» **TASK TO COMPLETE**: Find every line below that contains the word "hasil" and copy it out.

[Extracted page text data]
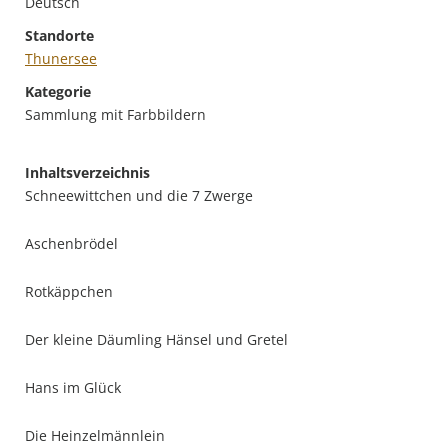
Deutsch
Standorte
Thunersee
Kategorie
Sammlung mit Farbbildern
Inhaltsverzeichnis
Schneewittchen und die 7 Zwerge
Aschenbrödel
Rotkäppchen
Der kleine Däumling Hänsel und Gretel
Hans im Glück
Die Heinzelmännlein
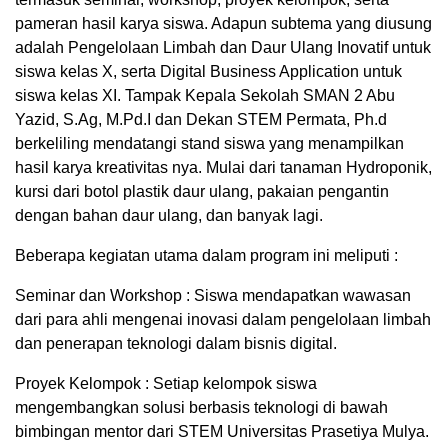
pameran hasil karya siswa. Adapun subtema yang diusung
adalah Pengelolaan Limbah dan Daur Ulang Inovatif untuk
siswa kelas X, serta Digital Business Application untuk
siswa kelas XI. Tampak Kepala Sekolah SMAN 2 Abu
Yazid, S.Ag, M.Pd.I dan Dekan STEM Permata, Ph.d
berkeliling mendatangi stand siswa yang menampilkan
hasil karya kreativitas nya. Mulai dari tanaman Hydroponik,
kursi dari botol plastik daur ulang, pakaian pengantin
dengan bahan daur ulang, dan banyak lagi.
Beberapa kegiatan utama dalam program ini meliputi :
Seminar dan Workshop : Siswa mendapatkan wawasan
dari para ahli mengenai inovasi dalam pengelolaan limbah
dan penerapan teknologi dalam bisnis digital.
Proyek Kelompok : Setiap kelompok siswa
mengembangkan solusi berbasis teknologi di bawah
bimbingan mentor dari STEM Universitas Prasetiya Mulya.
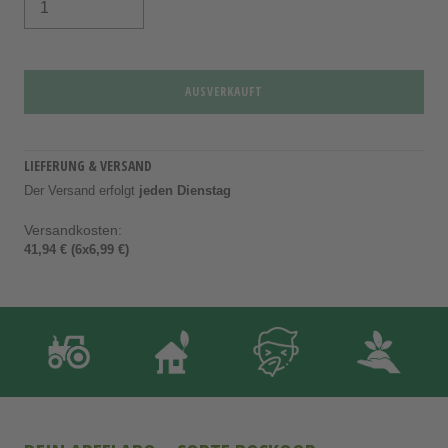
AUSVERKAUFT
LIEFERUNG & VERSAND
Der Versand erfolgt
jeden Dienstag
Versandkosten:
41,94 € (6x6,99 €)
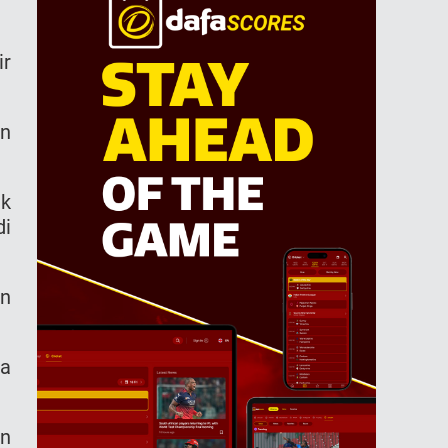
ir
an
uk
di
in
sa
an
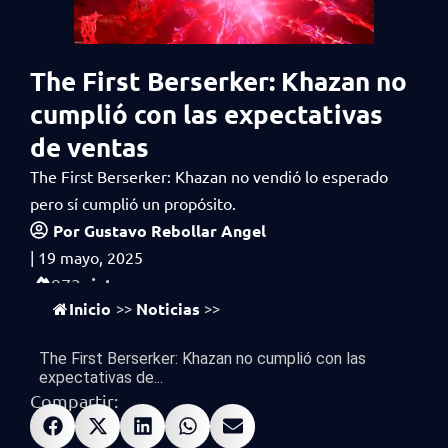
The First Berserker: Khazan no
cumplió con las expectativas
de ventas
The First Berserker: Khazan no vendió lo esperado
pero sí cumplió un propósito.
Por
Gustavo Rebollar Angel
|
19 mayo, 2025
vistas
973
Inicio
Noticias
>>
>>
The First Berserker: Khazan no cumplió con las
expectativas de...
Compartir:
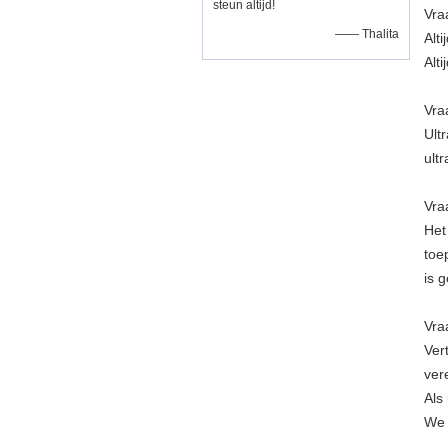
steun altijd!
Vra
—— Thalita
Alt
Alt
Vra
Ult
ult
Vra
Het
toe
is 
Vra
Ver
ver
Als
We 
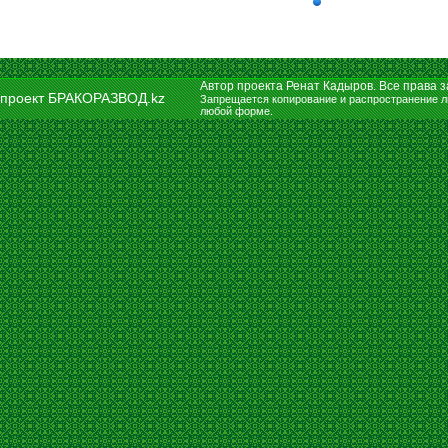
Автор проекта Ренат Кадыров. Все права
проект БРАКОРАЗВОД.kz
Запрещается копирование и распространение л
любой форме.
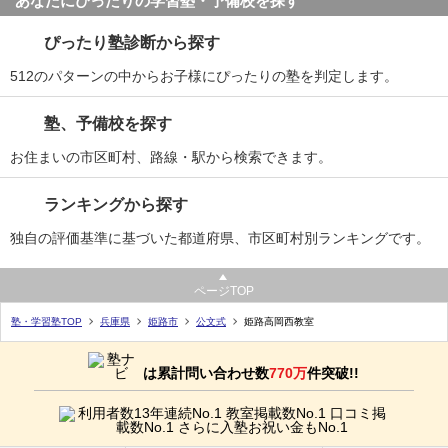
あなたにぴったりの学習塾・予備校を探す
ぴったり塾診断から探す
512のパターンの中からお子様にぴったりの塾を判定します。
塾、予備校を探す
お住まいの市区町村、路線・駅から検索できます。
ランキングから探す
独自の評価基準に基づいた都道府県、市区町村別ランキングです。
ページTOP
塾・学習塾TOP
兵庫県
姫路市
公文式
姫路高岡西教室
は累計問い合わせ数
770万
件突破!!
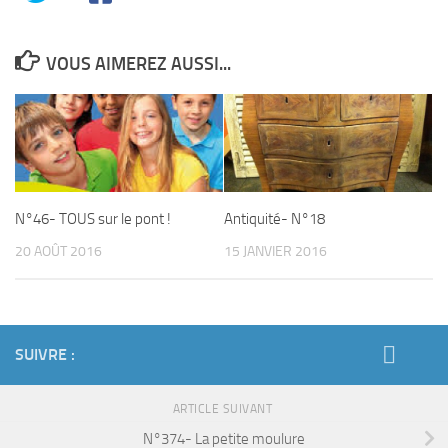
VOUS AIMEREZ AUSSI...
N°46- TOUS sur le pont !
Antiquité- N°18
20 AOÛT 2016
15 JANVIER 2016
SUIVRE :
ARTICLE SUIVANT
N°374- La petite moulure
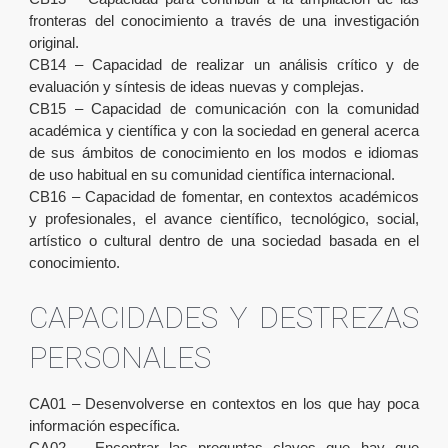
fronteras del conocimiento a través de una investigación
original.
CB14 – Capacidad de realizar un análisis crítico y de
evaluación y síntesis de ideas nuevas y complejas.
CB15 – Capacidad de comunicación con la comunidad
académica y científica y con la sociedad en general acerca
de sus ámbitos de conocimiento en los modos e idiomas
de uso habitual en su comunidad científica internacional.
CB16 – Capacidad de fomentar, en contextos académicos
y profesionales, el avance científico, tecnológico, social,
artístico o cultural dentro de una sociedad basada en el
conocimiento.
CAPACIDADES Y DESTREZAS
PERSONALES
CA01 – Desenvolverse en contextos en los que hay poca
información específica.
CA02 – Encontrar las preguntas claves que hay que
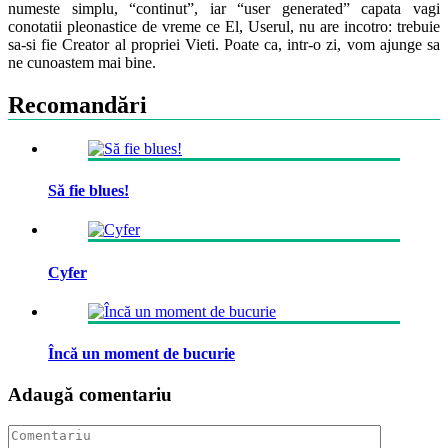
numeste simplu, “continut”, iar “user generated” capata vagi
conotatii pleonastice de vreme ce El, Userul, nu are incotro: trebuie
sa-si fie Creator al propriei Vieti. Poate ca, intr-o zi, vom ajunge sa
ne cunoastem mai bine.
Recomandări
Să fie blues!
Cyfer
Încă un moment de bucurie
Adaugă comentariu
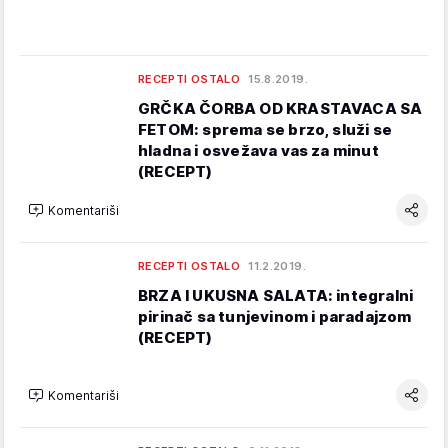
RECEPTI OSTALO
15.8.2019.
GRČKA ČORBA OD KRASTAVACA SA
FETOM: sprema se brzo, služi se
hladna i osvežava vas za minut
(RECEPT)
Komentariši
RECEPTI OSTALO
11.2.2019.
BRZA I UKUSNA SALATA: integralni
pirinač sa tunjevinom i paradajzom
(RECEPT)
Komentariši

» **RESPONSE**:
pameran hasil karya siswa. Adapun subtema yang diusung
hasil karya kreativitas nya. Mulai dari tanaman Hydroponik,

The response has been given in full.